Back to School: A Cultural Charge Moving from Society to Brand
Back to School with Diorling by Baby Dior
September carries a strong symbolic weight. The very word back to school reactivates collective memories: new backpacks, pristine notebooks, the tension between excitement and anxiety. It endures as a cultural marker, a Western “new year” where routines, desires, and identities are reset.
In France, 65% of parents say September is when the entire family reorganizes its life. In the United States, it stands as the second biggest retail peak of the year. Different contexts, same mechanism: September imposes a social tempo.
In 2025 this ritual feels different. French consumer confidence has fallen, growth is stagnating, households are tightening their budgets. In the U.S., spending on back to school has softened but remains colossal. Across both markets, the season is lived as a moment of tension: a necessary projection, yet in an anxious climate.

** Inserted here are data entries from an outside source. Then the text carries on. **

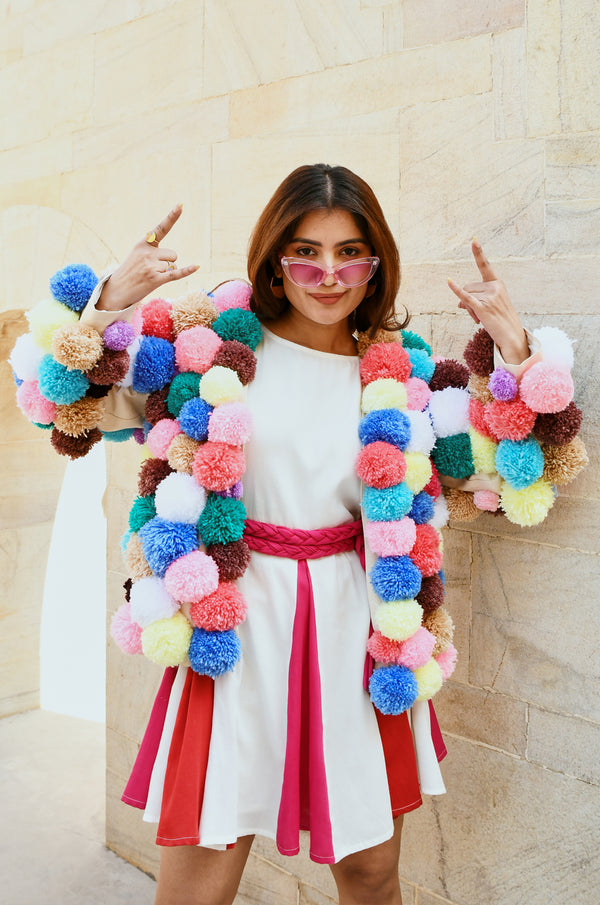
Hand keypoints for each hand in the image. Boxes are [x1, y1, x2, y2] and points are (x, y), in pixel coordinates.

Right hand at [97, 204, 198, 310]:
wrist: (116, 290)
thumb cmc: (130, 271)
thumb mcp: (138, 254)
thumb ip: (154, 250)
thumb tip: (172, 257)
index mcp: (143, 244)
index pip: (161, 228)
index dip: (172, 217)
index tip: (181, 205)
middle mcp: (147, 253)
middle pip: (173, 254)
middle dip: (168, 262)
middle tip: (152, 270)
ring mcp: (151, 266)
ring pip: (173, 265)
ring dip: (166, 272)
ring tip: (151, 277)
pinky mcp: (156, 280)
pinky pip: (176, 274)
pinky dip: (187, 271)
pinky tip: (197, 266)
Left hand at [447, 239, 528, 364]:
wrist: (511, 335)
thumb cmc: (500, 319)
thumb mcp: (489, 304)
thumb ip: (474, 298)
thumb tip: (458, 302)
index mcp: (497, 283)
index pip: (485, 266)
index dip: (478, 253)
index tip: (473, 239)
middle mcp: (494, 287)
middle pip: (468, 286)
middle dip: (468, 300)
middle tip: (478, 313)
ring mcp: (489, 297)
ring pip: (465, 296)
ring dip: (468, 309)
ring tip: (481, 318)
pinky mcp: (483, 307)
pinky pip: (465, 297)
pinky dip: (456, 290)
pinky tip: (448, 281)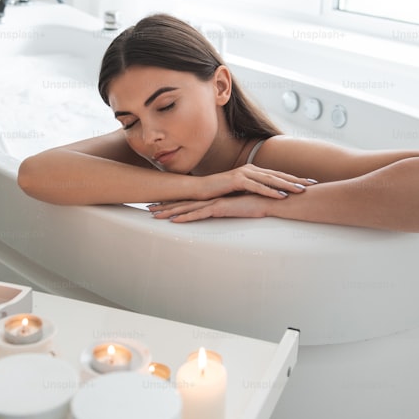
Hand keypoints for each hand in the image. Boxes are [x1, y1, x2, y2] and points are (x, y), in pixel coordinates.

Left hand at [149, 192, 278, 221]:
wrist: (270, 198)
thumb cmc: (259, 202)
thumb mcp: (240, 207)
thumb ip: (233, 209)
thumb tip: (227, 213)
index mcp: (214, 199)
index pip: (190, 202)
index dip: (175, 203)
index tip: (161, 205)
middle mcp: (211, 199)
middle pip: (183, 203)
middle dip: (164, 206)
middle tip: (148, 208)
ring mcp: (214, 202)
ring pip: (186, 208)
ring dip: (168, 212)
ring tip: (152, 215)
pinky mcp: (220, 207)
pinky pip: (199, 214)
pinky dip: (185, 217)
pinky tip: (173, 221)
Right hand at [193, 164, 315, 200]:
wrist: (199, 189)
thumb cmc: (219, 192)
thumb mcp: (240, 191)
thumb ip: (253, 191)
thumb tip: (267, 198)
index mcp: (253, 171)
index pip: (278, 175)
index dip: (294, 178)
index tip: (310, 183)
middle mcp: (251, 169)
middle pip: (278, 175)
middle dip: (296, 180)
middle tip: (313, 184)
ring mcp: (244, 173)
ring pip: (270, 179)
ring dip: (287, 185)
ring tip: (301, 190)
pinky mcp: (237, 181)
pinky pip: (257, 187)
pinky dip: (270, 191)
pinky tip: (281, 196)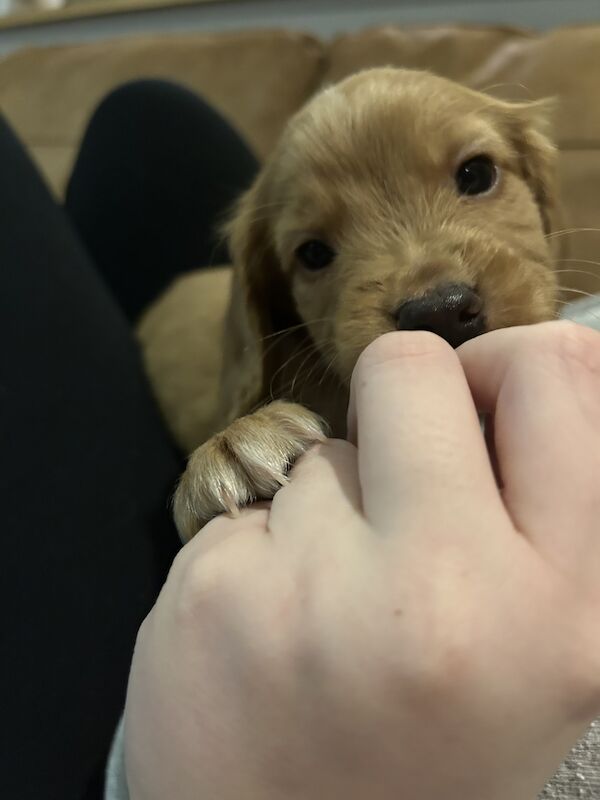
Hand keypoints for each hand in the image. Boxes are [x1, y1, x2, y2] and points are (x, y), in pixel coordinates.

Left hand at [123, 321, 599, 799]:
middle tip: (392, 485)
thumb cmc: (428, 748)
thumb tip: (528, 356)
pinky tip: (269, 626)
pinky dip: (261, 546)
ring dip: (329, 504)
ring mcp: (316, 595)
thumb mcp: (536, 642)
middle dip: (399, 405)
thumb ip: (543, 502)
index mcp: (562, 611)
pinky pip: (248, 500)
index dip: (506, 367)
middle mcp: (445, 598)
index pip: (554, 375)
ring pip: (321, 446)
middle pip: (408, 367)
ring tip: (334, 604)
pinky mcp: (213, 593)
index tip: (473, 404)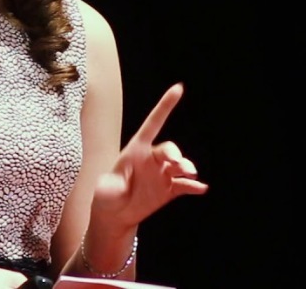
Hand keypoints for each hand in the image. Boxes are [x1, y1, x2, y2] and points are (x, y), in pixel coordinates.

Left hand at [92, 82, 208, 228]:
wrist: (116, 216)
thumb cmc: (107, 196)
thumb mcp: (105, 189)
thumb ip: (113, 186)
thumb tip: (122, 185)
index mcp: (136, 150)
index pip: (153, 123)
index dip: (165, 106)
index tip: (179, 89)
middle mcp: (153, 159)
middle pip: (169, 148)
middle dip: (174, 153)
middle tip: (176, 162)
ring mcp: (163, 174)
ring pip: (180, 166)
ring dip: (187, 167)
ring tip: (190, 173)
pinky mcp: (169, 190)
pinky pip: (185, 186)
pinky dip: (194, 186)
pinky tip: (201, 188)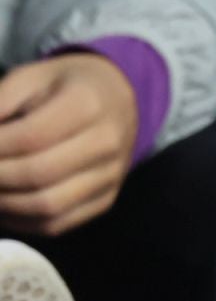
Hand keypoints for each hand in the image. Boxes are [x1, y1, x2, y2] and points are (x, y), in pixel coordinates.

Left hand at [0, 54, 140, 235]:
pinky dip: (21, 221)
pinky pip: (58, 224)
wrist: (118, 101)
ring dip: (3, 204)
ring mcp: (110, 177)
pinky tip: (3, 205)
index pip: (30, 137)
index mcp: (88, 104)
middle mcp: (107, 144)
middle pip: (38, 174)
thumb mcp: (31, 77)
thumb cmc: (66, 86)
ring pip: (48, 206)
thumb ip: (0, 103)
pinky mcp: (105, 200)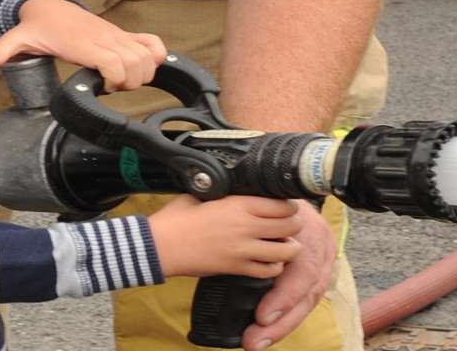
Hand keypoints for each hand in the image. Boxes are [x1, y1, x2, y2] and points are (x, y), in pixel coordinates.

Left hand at [0, 0, 165, 91]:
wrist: (49, 6)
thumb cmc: (39, 26)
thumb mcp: (19, 38)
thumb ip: (4, 50)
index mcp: (83, 42)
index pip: (113, 59)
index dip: (116, 78)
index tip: (105, 87)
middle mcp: (104, 37)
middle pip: (135, 62)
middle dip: (132, 82)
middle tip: (114, 89)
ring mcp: (116, 35)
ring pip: (147, 55)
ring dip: (144, 73)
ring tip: (125, 82)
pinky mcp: (122, 35)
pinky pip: (152, 42)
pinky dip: (157, 55)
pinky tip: (148, 67)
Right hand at [146, 194, 301, 279]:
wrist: (161, 245)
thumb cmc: (176, 217)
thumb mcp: (201, 193)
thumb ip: (224, 191)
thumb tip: (234, 184)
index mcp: (239, 204)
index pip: (282, 205)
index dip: (290, 205)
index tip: (287, 205)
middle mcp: (246, 226)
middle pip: (290, 226)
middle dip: (294, 225)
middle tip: (290, 224)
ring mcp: (243, 249)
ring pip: (285, 251)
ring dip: (290, 247)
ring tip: (286, 243)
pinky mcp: (236, 268)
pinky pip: (268, 271)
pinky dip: (275, 267)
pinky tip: (271, 261)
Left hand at [241, 201, 335, 348]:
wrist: (296, 197)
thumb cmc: (277, 199)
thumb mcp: (271, 199)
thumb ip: (257, 212)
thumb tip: (225, 212)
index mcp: (311, 231)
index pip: (303, 270)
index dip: (284, 297)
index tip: (262, 315)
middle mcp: (320, 252)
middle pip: (305, 294)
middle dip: (280, 322)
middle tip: (254, 338)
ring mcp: (323, 267)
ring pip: (305, 303)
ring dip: (281, 327)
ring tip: (255, 342)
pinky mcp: (316, 278)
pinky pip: (302, 304)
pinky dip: (285, 320)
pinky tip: (265, 335)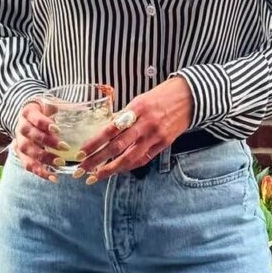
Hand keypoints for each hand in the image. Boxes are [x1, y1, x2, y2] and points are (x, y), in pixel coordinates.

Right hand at [12, 99, 63, 182]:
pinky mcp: (21, 154)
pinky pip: (28, 165)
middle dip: (48, 143)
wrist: (28, 116)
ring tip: (61, 163)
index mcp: (28, 112)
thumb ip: (66, 107)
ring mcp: (19, 141)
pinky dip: (40, 172)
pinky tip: (54, 177)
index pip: (34, 118)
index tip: (57, 129)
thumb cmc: (46, 110)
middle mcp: (21, 127)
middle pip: (31, 136)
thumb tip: (88, 109)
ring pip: (28, 151)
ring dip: (44, 158)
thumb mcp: (53, 104)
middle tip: (65, 148)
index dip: (44, 123)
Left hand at [77, 76, 193, 184]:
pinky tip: (118, 170)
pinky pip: (144, 158)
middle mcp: (146, 124)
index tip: (82, 152)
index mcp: (137, 109)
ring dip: (111, 169)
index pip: (111, 129)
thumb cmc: (162, 95)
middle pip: (117, 146)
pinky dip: (129, 166)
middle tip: (81, 169)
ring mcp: (156, 135)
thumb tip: (106, 130)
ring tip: (96, 176)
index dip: (95, 142)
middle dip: (97, 160)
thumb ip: (124, 115)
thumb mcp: (140, 99)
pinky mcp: (164, 143)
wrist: (190, 97)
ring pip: (130, 158)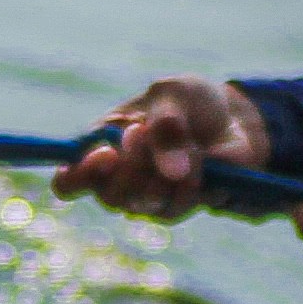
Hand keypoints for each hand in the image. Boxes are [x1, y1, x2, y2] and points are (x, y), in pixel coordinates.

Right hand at [56, 76, 267, 221]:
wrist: (233, 117)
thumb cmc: (189, 103)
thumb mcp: (174, 95)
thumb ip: (166, 124)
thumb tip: (171, 172)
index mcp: (100, 148)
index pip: (69, 180)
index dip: (77, 176)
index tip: (106, 154)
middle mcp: (117, 181)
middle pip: (108, 196)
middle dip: (134, 166)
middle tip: (148, 134)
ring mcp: (145, 200)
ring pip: (142, 204)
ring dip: (167, 172)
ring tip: (189, 144)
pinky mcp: (175, 209)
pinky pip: (174, 208)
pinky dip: (190, 182)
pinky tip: (201, 161)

Within this backdrop, brands experiment with new approaches. Carrefour, with Publicis Conseil, launched the first fully AI-generated back-to-school campaign. Beyond the tool, the insight is sharp: the season is not only about low prices, but about giving every child the chance to express their personality, even through school supplies. A simple, emotional, almost universal message: “you’re not just choosing pens, you’re choosing how you’ll express yourself this year.”
At the opposite end, Dior staged a hyper-stylized back-to-school campaign for Baby Dior. The press praised its elegance. Yet it raises a question: at what point does this slip into adultifying children, immersing them too early in the codes of status and luxury? The concern resonates with last year’s debate when very young girls performed adult beauty rituals at Sephora, an acceleration of adult codes colonizing childhood.
These two campaigns illustrate divergent visions of the same ritual. Carrefour frames back to school as accessible and expressive, rooted in inclusion and recognition. Dior positions childhood within adult codes of distinction, seductive, yet unsettling. Between these poles lies the strategic space: to frame September as a moment where society renegotiates its vision of childhood, of self-projection, and of the future.
This is where Touché positions its expertise: decoding the invisible rituals that structure our lives, reading the cultural tensions they crystallize, and guiding brands to craft narratives that reach beyond commercial opportunity. Back to school is a symbolic, collective stage that reveals our relationship to time and identity. Brands that learn to read it gain more than visibility, they inscribe themselves in the cultural story of society.